TASK OBJECTIVE -
In how many lines of the material below does the string "receive" appear? Answer with a single number.

DATASET ENTRIES -
********

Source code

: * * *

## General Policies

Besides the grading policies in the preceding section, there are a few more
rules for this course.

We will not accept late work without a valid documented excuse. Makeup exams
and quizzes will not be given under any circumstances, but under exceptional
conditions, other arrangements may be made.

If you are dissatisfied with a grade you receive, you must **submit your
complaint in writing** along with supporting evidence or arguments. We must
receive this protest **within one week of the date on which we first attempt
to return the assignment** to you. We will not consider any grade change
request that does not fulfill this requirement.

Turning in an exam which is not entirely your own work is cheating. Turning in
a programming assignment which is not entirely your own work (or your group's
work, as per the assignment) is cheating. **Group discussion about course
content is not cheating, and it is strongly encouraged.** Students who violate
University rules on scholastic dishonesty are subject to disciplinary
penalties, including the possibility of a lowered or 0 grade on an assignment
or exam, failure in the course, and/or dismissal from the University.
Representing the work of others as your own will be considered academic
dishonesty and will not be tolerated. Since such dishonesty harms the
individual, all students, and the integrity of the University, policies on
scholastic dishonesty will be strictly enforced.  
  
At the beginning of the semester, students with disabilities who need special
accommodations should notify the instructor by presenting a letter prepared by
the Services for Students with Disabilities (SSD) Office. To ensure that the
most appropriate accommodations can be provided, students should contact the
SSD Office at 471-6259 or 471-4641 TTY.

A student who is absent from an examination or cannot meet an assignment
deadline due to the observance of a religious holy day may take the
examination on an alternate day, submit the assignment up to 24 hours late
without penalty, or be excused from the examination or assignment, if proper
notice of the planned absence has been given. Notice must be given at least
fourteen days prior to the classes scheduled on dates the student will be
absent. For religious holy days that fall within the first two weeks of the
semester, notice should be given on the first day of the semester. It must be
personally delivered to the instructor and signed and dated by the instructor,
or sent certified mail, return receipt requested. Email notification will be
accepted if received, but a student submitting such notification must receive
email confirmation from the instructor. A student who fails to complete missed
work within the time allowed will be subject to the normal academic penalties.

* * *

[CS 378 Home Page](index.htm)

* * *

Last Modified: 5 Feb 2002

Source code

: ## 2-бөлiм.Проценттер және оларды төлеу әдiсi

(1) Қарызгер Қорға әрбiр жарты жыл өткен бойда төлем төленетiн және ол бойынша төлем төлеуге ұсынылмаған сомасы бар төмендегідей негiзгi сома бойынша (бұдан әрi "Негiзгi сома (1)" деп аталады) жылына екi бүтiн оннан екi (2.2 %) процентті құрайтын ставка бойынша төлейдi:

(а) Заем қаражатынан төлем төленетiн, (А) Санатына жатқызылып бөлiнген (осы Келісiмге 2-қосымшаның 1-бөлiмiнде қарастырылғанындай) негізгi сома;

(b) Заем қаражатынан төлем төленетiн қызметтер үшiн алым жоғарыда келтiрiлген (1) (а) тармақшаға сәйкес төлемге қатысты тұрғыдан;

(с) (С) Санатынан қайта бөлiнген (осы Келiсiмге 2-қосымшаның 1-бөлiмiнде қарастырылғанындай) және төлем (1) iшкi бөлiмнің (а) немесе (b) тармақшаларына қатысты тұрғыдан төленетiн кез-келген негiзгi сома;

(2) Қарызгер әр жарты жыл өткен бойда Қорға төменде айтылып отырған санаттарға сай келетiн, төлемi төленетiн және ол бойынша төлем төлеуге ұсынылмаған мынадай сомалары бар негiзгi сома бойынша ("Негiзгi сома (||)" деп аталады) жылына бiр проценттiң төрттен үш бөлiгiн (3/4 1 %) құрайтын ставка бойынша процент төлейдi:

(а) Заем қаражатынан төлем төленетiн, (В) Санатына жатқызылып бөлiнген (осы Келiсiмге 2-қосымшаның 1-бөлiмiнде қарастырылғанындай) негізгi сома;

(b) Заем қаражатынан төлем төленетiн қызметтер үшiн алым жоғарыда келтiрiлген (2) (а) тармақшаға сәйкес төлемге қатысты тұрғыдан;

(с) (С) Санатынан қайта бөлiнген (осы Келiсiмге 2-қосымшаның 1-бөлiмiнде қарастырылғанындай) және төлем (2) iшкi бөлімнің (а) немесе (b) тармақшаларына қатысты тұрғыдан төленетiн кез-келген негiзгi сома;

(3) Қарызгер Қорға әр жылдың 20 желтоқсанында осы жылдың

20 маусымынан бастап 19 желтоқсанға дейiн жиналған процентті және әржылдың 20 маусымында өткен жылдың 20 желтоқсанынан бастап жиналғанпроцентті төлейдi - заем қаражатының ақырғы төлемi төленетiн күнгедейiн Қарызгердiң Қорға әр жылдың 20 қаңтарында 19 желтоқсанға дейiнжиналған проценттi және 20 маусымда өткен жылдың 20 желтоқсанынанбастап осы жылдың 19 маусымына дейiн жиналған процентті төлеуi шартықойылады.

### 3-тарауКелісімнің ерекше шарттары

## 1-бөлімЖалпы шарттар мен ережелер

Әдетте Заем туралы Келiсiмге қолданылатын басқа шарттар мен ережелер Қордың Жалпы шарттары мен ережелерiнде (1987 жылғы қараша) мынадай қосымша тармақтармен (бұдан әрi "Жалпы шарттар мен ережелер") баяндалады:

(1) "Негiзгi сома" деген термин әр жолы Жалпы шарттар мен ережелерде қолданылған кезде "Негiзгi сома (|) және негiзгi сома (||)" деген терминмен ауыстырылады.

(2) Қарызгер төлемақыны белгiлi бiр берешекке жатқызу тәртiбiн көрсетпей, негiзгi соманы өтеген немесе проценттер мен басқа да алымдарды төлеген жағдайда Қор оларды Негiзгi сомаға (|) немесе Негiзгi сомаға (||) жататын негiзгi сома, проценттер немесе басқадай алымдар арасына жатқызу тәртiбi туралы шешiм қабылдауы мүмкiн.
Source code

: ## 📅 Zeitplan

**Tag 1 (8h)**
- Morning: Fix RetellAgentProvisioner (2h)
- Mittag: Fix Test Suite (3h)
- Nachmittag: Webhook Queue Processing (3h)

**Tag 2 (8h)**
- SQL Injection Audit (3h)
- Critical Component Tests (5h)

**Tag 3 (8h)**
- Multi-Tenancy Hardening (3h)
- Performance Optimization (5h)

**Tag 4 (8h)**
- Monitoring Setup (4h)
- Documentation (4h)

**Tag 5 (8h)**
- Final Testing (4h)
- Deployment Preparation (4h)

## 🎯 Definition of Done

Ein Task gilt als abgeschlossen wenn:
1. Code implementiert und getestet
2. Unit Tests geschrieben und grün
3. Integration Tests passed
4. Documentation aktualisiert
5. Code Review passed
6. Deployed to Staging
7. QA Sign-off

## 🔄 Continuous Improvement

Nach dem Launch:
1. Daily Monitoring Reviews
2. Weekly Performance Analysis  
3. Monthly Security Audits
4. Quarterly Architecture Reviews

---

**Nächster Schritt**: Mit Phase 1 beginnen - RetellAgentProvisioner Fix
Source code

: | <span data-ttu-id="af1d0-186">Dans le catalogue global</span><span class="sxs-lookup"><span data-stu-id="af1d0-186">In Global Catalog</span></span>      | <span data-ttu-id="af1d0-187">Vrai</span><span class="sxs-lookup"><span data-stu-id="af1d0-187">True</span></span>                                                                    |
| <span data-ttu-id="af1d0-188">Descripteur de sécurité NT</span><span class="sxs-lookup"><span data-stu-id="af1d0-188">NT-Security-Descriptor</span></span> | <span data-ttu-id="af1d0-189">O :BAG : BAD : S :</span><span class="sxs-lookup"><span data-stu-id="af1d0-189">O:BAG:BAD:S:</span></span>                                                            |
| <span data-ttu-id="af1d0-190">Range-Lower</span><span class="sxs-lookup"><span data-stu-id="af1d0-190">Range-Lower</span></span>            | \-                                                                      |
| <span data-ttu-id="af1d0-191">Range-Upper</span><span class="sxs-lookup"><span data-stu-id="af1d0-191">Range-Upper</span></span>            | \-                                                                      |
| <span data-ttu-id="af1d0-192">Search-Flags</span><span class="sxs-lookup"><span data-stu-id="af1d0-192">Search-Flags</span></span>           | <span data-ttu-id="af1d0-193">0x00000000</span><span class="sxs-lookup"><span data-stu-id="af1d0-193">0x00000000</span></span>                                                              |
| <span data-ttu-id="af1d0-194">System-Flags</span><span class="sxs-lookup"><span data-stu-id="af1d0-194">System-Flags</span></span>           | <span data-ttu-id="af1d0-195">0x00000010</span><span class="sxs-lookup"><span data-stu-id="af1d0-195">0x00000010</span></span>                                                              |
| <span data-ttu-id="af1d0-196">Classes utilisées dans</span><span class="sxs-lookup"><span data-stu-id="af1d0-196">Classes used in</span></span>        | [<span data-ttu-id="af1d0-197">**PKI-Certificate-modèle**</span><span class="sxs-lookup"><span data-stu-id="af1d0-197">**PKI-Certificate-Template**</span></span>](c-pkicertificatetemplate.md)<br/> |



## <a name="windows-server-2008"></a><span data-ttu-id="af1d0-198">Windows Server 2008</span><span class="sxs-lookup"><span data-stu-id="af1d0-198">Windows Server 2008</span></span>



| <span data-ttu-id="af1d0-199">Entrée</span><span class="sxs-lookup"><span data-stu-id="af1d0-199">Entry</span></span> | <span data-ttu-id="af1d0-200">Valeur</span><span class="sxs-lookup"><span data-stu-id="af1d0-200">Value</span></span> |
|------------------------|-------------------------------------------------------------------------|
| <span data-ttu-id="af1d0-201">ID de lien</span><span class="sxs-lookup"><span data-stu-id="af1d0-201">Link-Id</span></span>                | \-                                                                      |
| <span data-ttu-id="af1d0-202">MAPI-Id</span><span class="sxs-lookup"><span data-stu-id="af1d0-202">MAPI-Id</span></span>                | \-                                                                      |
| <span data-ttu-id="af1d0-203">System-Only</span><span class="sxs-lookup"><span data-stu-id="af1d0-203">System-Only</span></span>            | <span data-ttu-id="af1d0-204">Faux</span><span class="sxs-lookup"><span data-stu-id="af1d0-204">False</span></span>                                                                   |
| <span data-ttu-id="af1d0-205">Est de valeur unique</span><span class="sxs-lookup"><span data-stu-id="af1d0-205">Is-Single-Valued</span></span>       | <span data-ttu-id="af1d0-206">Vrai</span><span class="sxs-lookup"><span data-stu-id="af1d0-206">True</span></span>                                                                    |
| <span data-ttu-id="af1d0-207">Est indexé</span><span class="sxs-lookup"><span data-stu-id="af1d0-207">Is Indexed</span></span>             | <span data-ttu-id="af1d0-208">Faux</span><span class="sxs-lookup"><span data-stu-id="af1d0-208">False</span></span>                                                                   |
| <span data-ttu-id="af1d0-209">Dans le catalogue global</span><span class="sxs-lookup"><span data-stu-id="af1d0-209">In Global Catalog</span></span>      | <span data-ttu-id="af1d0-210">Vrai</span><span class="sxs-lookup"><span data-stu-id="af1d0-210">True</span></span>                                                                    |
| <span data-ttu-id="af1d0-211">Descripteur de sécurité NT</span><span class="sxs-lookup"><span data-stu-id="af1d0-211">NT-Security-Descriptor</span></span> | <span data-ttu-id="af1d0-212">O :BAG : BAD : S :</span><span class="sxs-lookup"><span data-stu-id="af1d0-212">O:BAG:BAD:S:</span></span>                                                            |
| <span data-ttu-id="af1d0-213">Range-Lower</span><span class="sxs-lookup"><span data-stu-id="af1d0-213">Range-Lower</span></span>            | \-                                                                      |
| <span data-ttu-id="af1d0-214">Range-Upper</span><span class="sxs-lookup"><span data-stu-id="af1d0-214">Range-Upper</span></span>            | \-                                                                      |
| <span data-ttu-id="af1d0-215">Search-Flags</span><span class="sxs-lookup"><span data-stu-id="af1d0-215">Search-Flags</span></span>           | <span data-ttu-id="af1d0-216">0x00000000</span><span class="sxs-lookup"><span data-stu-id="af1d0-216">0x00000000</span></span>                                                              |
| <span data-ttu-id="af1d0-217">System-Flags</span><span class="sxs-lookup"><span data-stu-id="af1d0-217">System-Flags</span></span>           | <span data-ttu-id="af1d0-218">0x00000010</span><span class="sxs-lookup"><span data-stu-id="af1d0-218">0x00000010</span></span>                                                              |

********

SOLUTION -
3